Par ailleurs, trois personnes ont été placées en garde à vue relativement à cet attentat terroriste. Il s'agit de trois hommes âgés de 27, 29 et 44 ans. Deux d'entre eux ont été arrêtés en matinée, l'autre, quelques heures plus tard. Aucun détail sur leurs liens présumés avec le tueur n'a été révélé par le procureur.

Une liste de cibles potentielles à son domicile

Larossi Abballa a assassiné à coups de couteau un commandant adjoint de police du commissariat des Mureaux lundi, entre 20 h et 21 h 20, devant son domicile. Selon le procureur Molins, l'assaillant connaissait la victime, alors habillée en civil. 

Selon le maire de Magnanville, le policier de 42 ans avait auparavant travaillé au commissariat de Mantes-la-Jolie, commune où habitait Larossi Abballa.

Le terroriste est ensuite entré dans la maison du policier, où se trouvait sa conjointe, une femme de 36 ans qui était agente administrative à Mantes-la-Jolie, et leur enfant de 3 ans et demi. 

Arrivé sur place après que la police eut été avisée par un voisin, le RAID, l'unité d'élite de la police française, a tenté de négocier avec lui, en vain. Les policiers ont finalement donné l'assaut après qu'Abballa eut coupé tout contact avec eux. Ils l'ont abattu sur place vers minuit.

Le corps de la femme a ensuite été découvert, tandis que le garçonnet a été retrouvé « sain et sauf, mais en état de sidération », a affirmé le procureur Molins.

« L'Euro sera un cimetière »

Larossi Abballa a publié une vidéo de revendication de son geste à 20 h 52. Cette vidéo de 12 minutes a été envoyée à une centaine de contacts, a dit le procureur Molins.

Selon le journaliste spécialisé en djihadisme David Thomson, on peut entendre Abballa dire que « L'Euro sera un cimetière », en référence au tournoi de soccer qu'accueille la France en ce moment. On y verrait également l'enfant, derrière lui, pendant qu'il dit « je ne sais pas encore ce que je vais faire avec lui ».

Deux tweets de revendication ont aussi été publiés sur un compte que le terroriste avait ouvert la semaine dernière. L'attaque a été revendiquée peu après par l'EI, par l'entremise de son agence Amaq.

Larossi Abballa a été formellement identifié grâce à ses empreintes digitales.

Une liste de cibles potentielles mentionnant des noms de personnalités publiques et des professions (rappeurs, journalistes, policiers) a été retrouvée dans la résidence des victimes par la suite.

Les policiers ont aussi récupéré trois téléphones, trois couteaux « dont un ensanglanté sur la table ». Dans son véhicule, ils ont retrouvé un coran et deux livres intitulés La croyance authentique et L'explication des trois fondements.

Une attaque terroriste qui ébranle la France

Céline Berthon, secrétaire générale du syndicat des commissaires de la police nationale, a estimé sur Europe 1 que le modus operandi de l'attaque constituait une « déflagration ».

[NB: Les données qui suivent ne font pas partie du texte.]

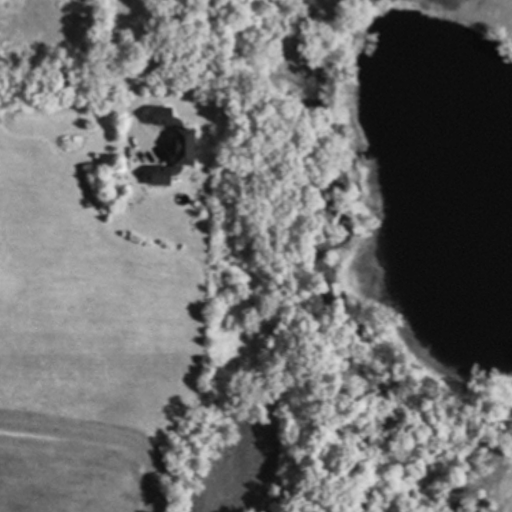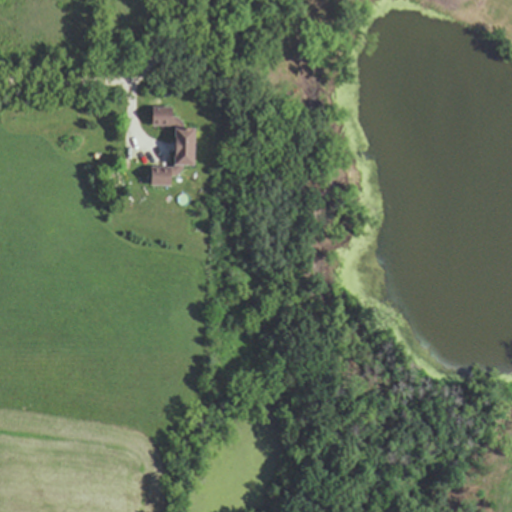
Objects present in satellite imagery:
road: (111, 78)
building: (156, 115)
building: (166, 159)
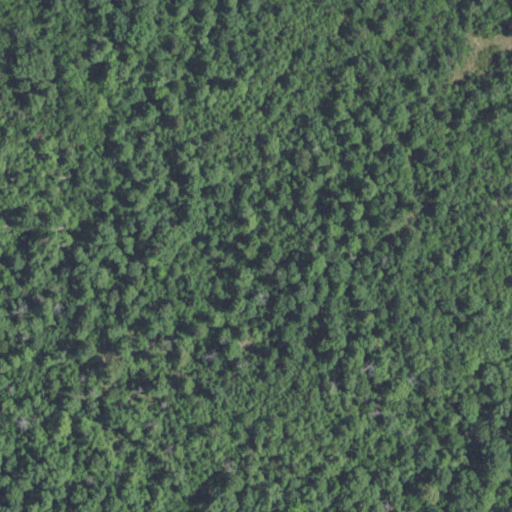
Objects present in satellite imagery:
road: (470, 24)
road: (329, 287)
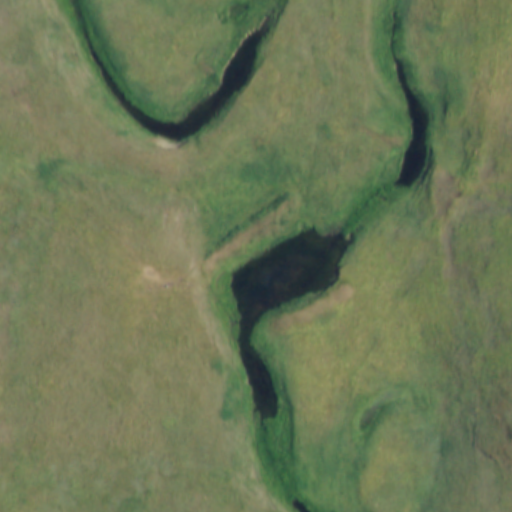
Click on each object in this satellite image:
road: (96, 238)
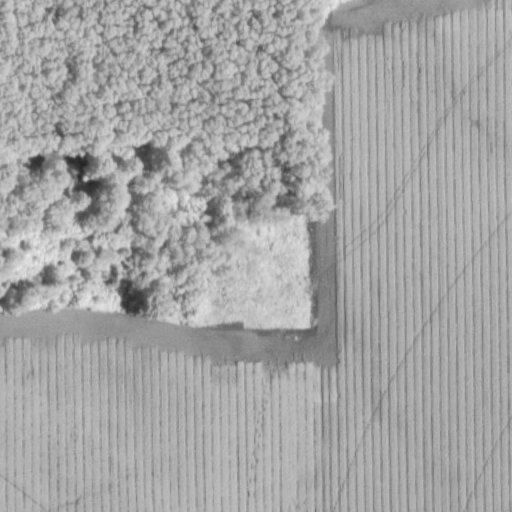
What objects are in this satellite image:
crop: (431, 253)
crop: (134, 422)
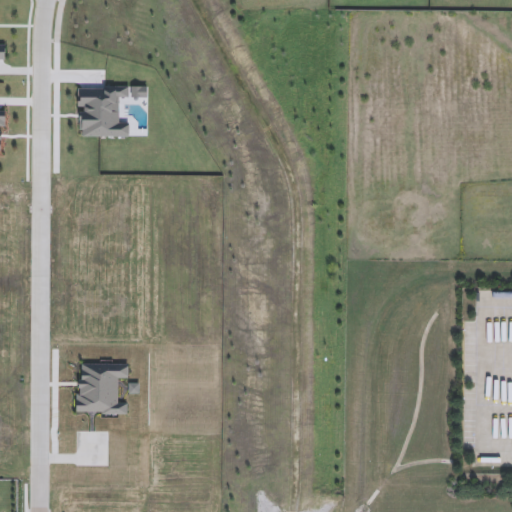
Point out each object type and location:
road: (40, 255)
road: (498, 305)
parking lot: (486, 381)
road: (485, 387)
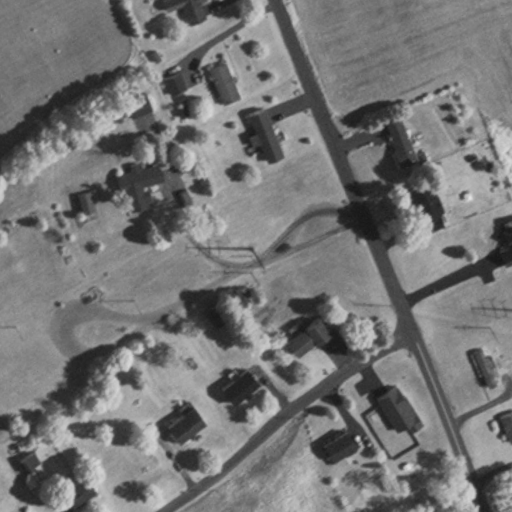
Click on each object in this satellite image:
power tower: (249, 246)
road: (381, 255)
road: (252, 264)
road: (286, 417)
road: (493, 472)
road: (460, 501)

Le meurtre des deux policiers a eu lieu sept mois après les attentats de Paris et de Saint-Denis, qui ont fait 130 morts.

Hollande veut des moyens supplémentaires contre le terrorisme

François Hollande a demandé mardi que des « moyens supplémentaires puissent être déployés » et « la vigilance portée à son niveau maximal » contre « la menace terroriste », au lendemain de l'assassinat d'un couple de policiers par un djihadiste présumé.

Le chef de l'État n'a pas précisé quels autres moyens il souhaitait voir mis en oeuvre.

Les deux victimes « ont été frappées parce qu'ils étaient policiers, c'est [le sens - NDLR] que le terroriste, nous verrons avec quelles complicités, a voulu donner à son acte », a dit le président lors d'une déclaration à l'Élysée.

« Je serai aux côtés des forces de sécurité de notre pays qui éprouvent en ce moment même une très grande tristesse et une très grande colère », a-t-il ajouté.

Le chef de l'État a précisé que l'homme tué avait deux enfants, dont l'un, âgé de trois ans et demi, a été retrouvé sain et sauf par les forces de sécurité après l'attaque.

Les deux enfants seront reconnus pupilles de la Nation, a annoncé François Hollande.